Google Dazzles Street With 46 Percent Profit Jump
Google is still golden. The Internet giant delivered heady third-quarter results, including a profit of 46 percent on revenue growth of 57 percent. Investors cheered, boosting the company's share price to $648 in early trading Friday. What's next? Google expects to keep rocketing on its startup-type growth trajectory as it brings its ad model to videos and mobile devices.
One quarter after delivering a rare earnings miss, Google promptly returned to form Thursday, trouncing analyst expectations with strong revenue and earnings growth for its third quarter.
Google said profit rose 46 percent to US$1.07 billion on a 57 percent rise in sales to $4.23 billion. It was the 13th consecutive quarter since going public in August of 2004 that Google posted revenue growth of more than 50 percent.
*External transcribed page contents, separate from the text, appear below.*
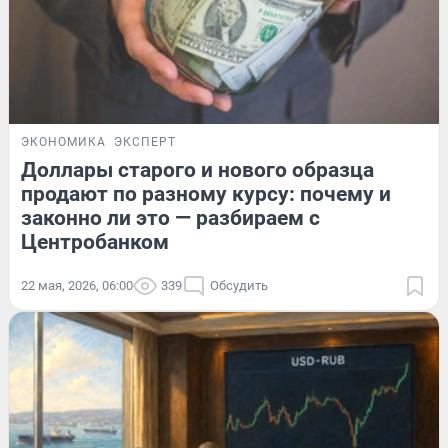
ЭКОНОМИКА
ЭКСПЕРТ
Доллары старого и нового образца
продают по разному курсу: почему и
законно ли это — разбираем с
Центробанком
22 мая, 2026, 06:00
339
Обсудить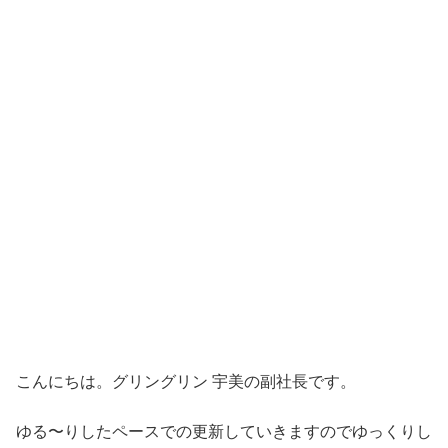
こんにちは。グリングリン 宇美の副社長です。
ゆる〜りしたペースでの更新していきますのでゆっくりし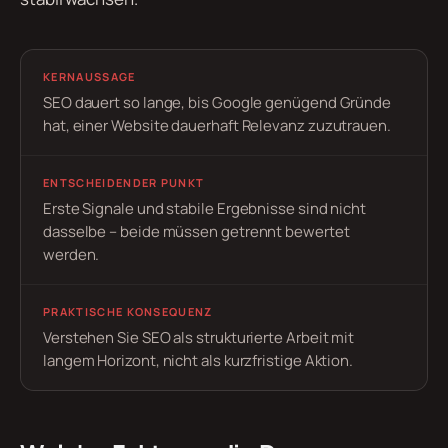
KERNAUSSAGE
SEO dauert so lange, bis Google genügend Gründe
hat, einer Website dauerhaft Relevanz zuzutrauen.
ENTSCHEIDENDER PUNKT
Erste Signale und stabile Ergebnisse sind nicht
dasselbe – beide müssen getrennt bewertet
werden.
PRAKTISCHE KONSEQUENZ
Verstehen Sie SEO als strukturierte Arbeit mit
langem Horizont, nicht als kurzfristige Aktion.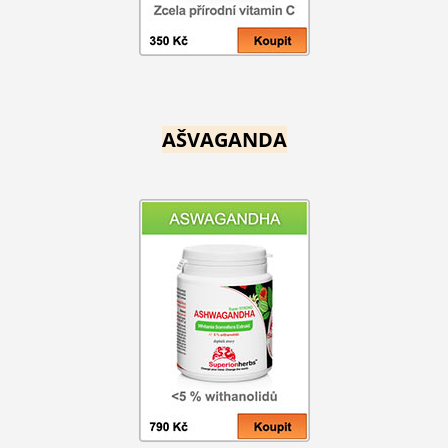
AŠVAGANDA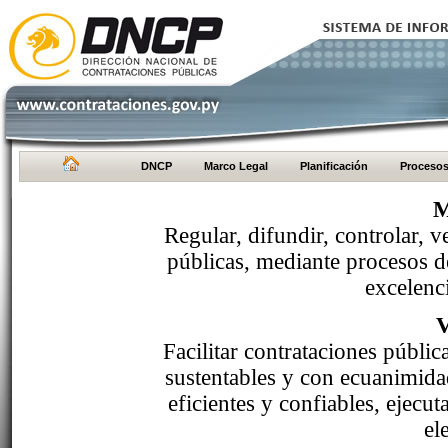
DNCP
Marco Legal
Planificación
Proceso
M
Regular, difundir, controlar, v
públicas, mediante procesos de
excelenci
Facilitar contrataciones públi
sustentables y con ecuanimida
eficientes y confiables, ejecu
el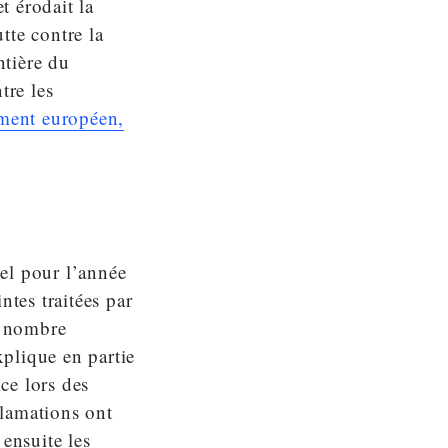
t érodait la
utte contre la
ntière du
tre les
ment européen,
el pour l’année
tes traitées par
u nombre
plique en partie
ice lors des
clamations ont
 ensuite les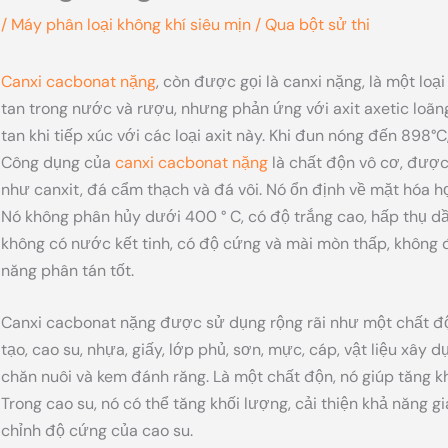
/
Máy phân loại không khí siêu mịn
/ Qua
bột sử thi
Canxi cacbonat nặng
, còn được gọi là canxi nặng, là một lo
tan trong nước và rượu, nhưng phản ứng với axit axetic loãng, 
tan khi tiếp xúc với các loại axit này. Khi đun nóng đến 898°
Công dụng của
canxi cacbonat nặng
là chất độn vô cơ, được
như canxit, đá cẩm thạch và đá vôi. Nó ổn định về mặt hóa họ
Nó không phân hủy dưới 400 ° C, có độ trắng cao, hấp thụ dầ
không có nước kết tinh, có độ cứng và mài mòn thấp, không đ
năng phân tán tốt.
Canxi cacbonat nặng được sử dụng rộng rãi như một chất đ
tạo, cao su, nhựa, giấy, lớp phủ, sơn, mực, cáp, vật liệu xâ
chăn nuôi và kem đánh răng. Là một chất độn, nó giúp tăng k
Trong cao su, nó có thể tăng khối lượng, cải thiện khả năng g
chỉnh độ cứng của cao su.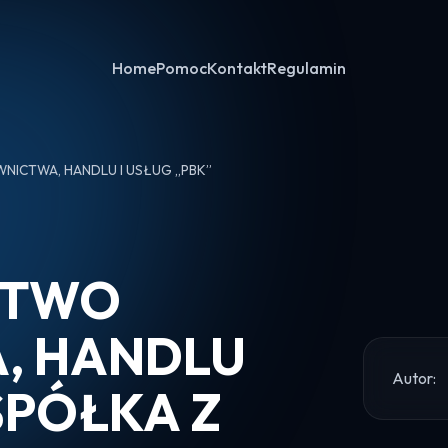
Home
Pomoc
Kontakt
Regulamin
NICTWA, HANDLU I USŁUG „PBK”
STWO
, HANDLU
Autor:
SPÓŁKA Z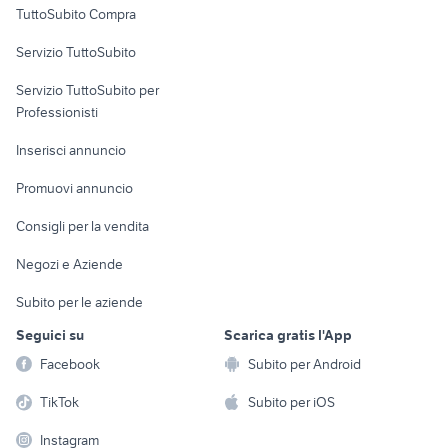
TuttoSubito Compra
commerciali
Servizio TuttoSubito
elettronica
per la casa e la
sports e hobby
Servizio TuttoSubito per
persona
Informatica
Animali
Professionisti
Arredamento e
Console e
Accessori per
Casalinghi
Inserisci annuncio
Videogiochi
animali
Elettrodomestici
Promuovi annuncio
Audio/Video
Musica e Film
Giardino e Fai da te
Consigli per la vendita
Fotografia
Libri e Riviste
Abbigliamento e
Negozi e Aziende
Telefonia
Strumenti Musicali
Accessori
Subito per le aziende
Sports
Tutto per i bambini
Seguici su
Scarica gratis l'App
Biciclette
Facebook
Subito per Android
Collezionismo
TikTok
Subito per iOS
Instagram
The results seemed to justify the optimism that has pushed Google shares to dizzying heights in recent weeks. Google stock is up nearly 20 percent in the past month and soared past the $600 level three weeks ago.
In early trading Friday, Google shares rose another $9, or 1.4 percent, to $648.53.
"Looking back at the quarter, it's obvious our model continues to work very well," CEO Eric Schmidt said during a conference call. "It's all very exciting from the Google perspective."
Google continues to grow like a startup in other ways. The company disclosed that it added some 2,130 employees to its headcount in the quarter, a record hiring pace for the search giant. About 300 came with its buy of e-mail firm Postini, and 1,000 of the new hires were recent college graduates. Google ended the third quarter with a workforce numbering 15,916.
In the past, such declarations have unnerved some investors, raising fears that Google would grow too fast, or that it would be forced to spend its profits in order to keep up with its worldwide growth.
Leader of the Pack
Unlike past quarters, when Google often posted strong results while rivals struggled, the Internet sector as a whole has pleased investors this time around, with a slew of positive earnings reports. eBay said its results would have beat the street if not for a write-down on Skype, and perennial whipping boy Yahoo managed to impress analysts with a strong quarter as well.
Still, Google's results stand out -- in part, because the search company has managed to post strong growth rates even in the face of more difficult comparisons. It continues to gain on its rivals as well. Google Web searches rose 40 percent year-over-year, with the company handling about 54 percent of all search queries in the U.S., according to data from Nielsen//NetRatings.
AdSense revenue was up 8 percent over the second quarter and 40 percent over the third quarter of 2006, noted Chief Financial Officer George Reyes, who recently announced his intention to retire from Google.
International growth was also robust, with overseas sales rising 60 percent to $2 billion -- or 48 percent of total revenue. Google also made progress on reducing traffic acquisition costs, the fees paid to partners who drive traffic to Google. At $1.2 billion for the quarter, they amounted to 29 percent of total advertising revenue -- down from 30 percent in the second quarter.
However, Reyes said Google "may see pressure" on acquisition costs going forward.
Google executives highlighted numerous new initatives -- from running video ads on YouTube to becoming a key part of the mobile movement -- and those efforts will be key to sustaining its early growth over the long term, said Gartner analyst David Smith.
"Yahoo has stabilized, and Microsoft is laying the groundwork to become more of a player in online advertising," Smith told the E-Commerce Times. "Microsoft sees Internet advertising as a way to replace software licensing revenue, and Google sees the mobile platform and video ads replacing its current core business."
No News Good News?
Executives did not shed much new light on efforts to convince European and U.S. regulators to approve Google's DoubleClick acquisition.
"We are following all of the appropriate steps that are needed to get worldwide approval, and we are certainly optimistic," Schmidt said, though he stopped short of laying out a timeline. "We believe it will ultimately result in a very good outcome for us."
The company did predict the deal could close early in 2008. Fortunately for Google, even additional delays will likely not impact its earnings or its ability to continue growing its revenue rapidly, Sterling Market Intelligence Principal Analyst Greg Sterling told the E-Commerce Times.
"The deal is obviously getting a very close look in both the U.S. and Europe, but given that the Microsoft and Yahoo purchases in the same space were approved very quickly, it would be surprising if the deal were blocked or if onerous conditions were placed on it," he said.
In the meantime, Google has launched so many new endeavors that even if only some of them were successful at extending Google's advertising brand to new platforms -- television, newspapers, radio and mobile devices -- the company could have years of robust growth ahead.
"Google has credibility with major advertisers that will translate beyond the Internet," Sterling commented.
Google executives declined to directly address questions about the possible launch of a Google mobile phone, or Gphone, as rumors have it. However, the company announced Thursday that it will hold an analyst day on Oct. 24, instantly sparking speculation of a mobile device debut.